Activity:
Output every line of the entries from the line containing "T-398, priority: Hoog -> Laag" through the last, exactly, with no other content.

[Image comparison data]
◆ ◆ ◆

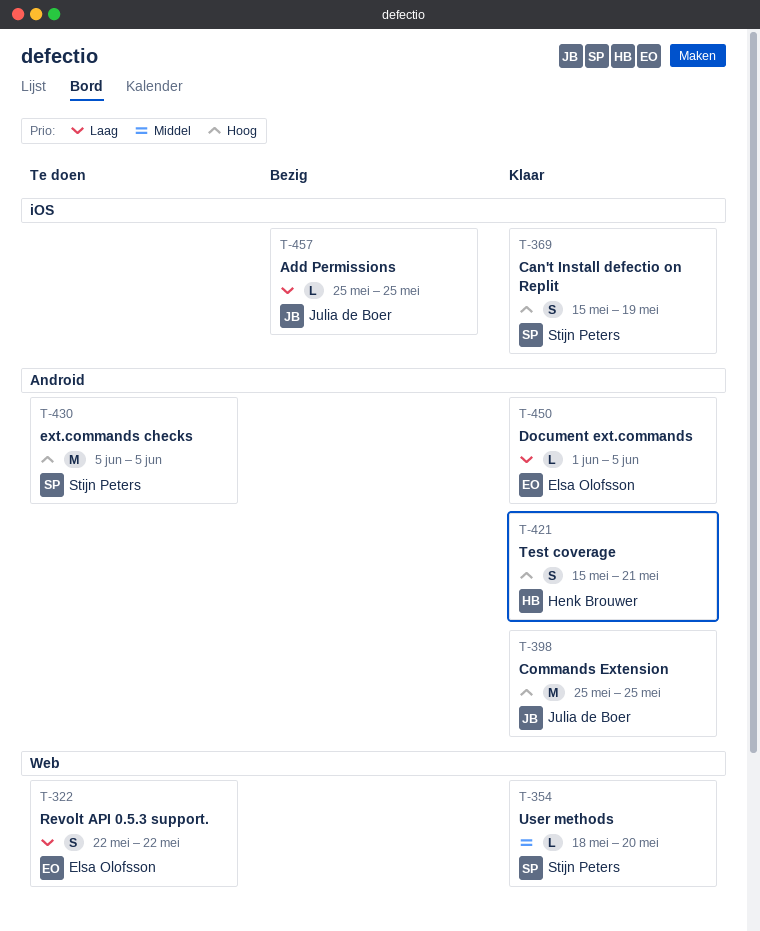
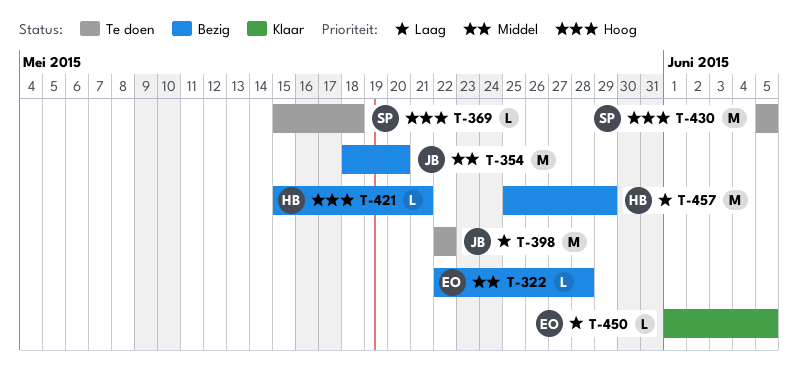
T-322, status: Te doen -> Bezig
T-322, priority: Laag -> Middel
T-322, estimate: S -> L
T-322, due: May 22 -> May 28
T-354, status: Klaar -> Bezig
T-354, owner: Stijn Peters -> Julia de Boer
T-354, estimate: L -> M
T-369, status: Klaar -> Te doen
T-369, estimate: S -> L
T-369, due: May 19 -> May 18
T-398, status: Klaar -> Te doen
T-398, priority: Hoog -> Laag
T-398, start: May 25 -> May 22
T-398, due: May 25 -> May 22
T-421, status: Klaar -> Bezig
T-421, estimate: S -> L
T-457, owner: Julia de Boer -> Henk Brouwer
T-457, estimate: L -> M
T-457, due: May 25 -> May 29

◆ ◆ ◆

Solution to the problem:
T-398, priority: Hoog -> Laag
T-398, start: May 25 -> May 22
T-398, due: May 25 -> May 22
T-421, status: Klaar -> Bezig
T-421, estimate: S -> L
T-457, owner: Julia de Boer -> Henk Brouwer
T-457, estimate: L -> M
T-457, due: May 25 -> May 29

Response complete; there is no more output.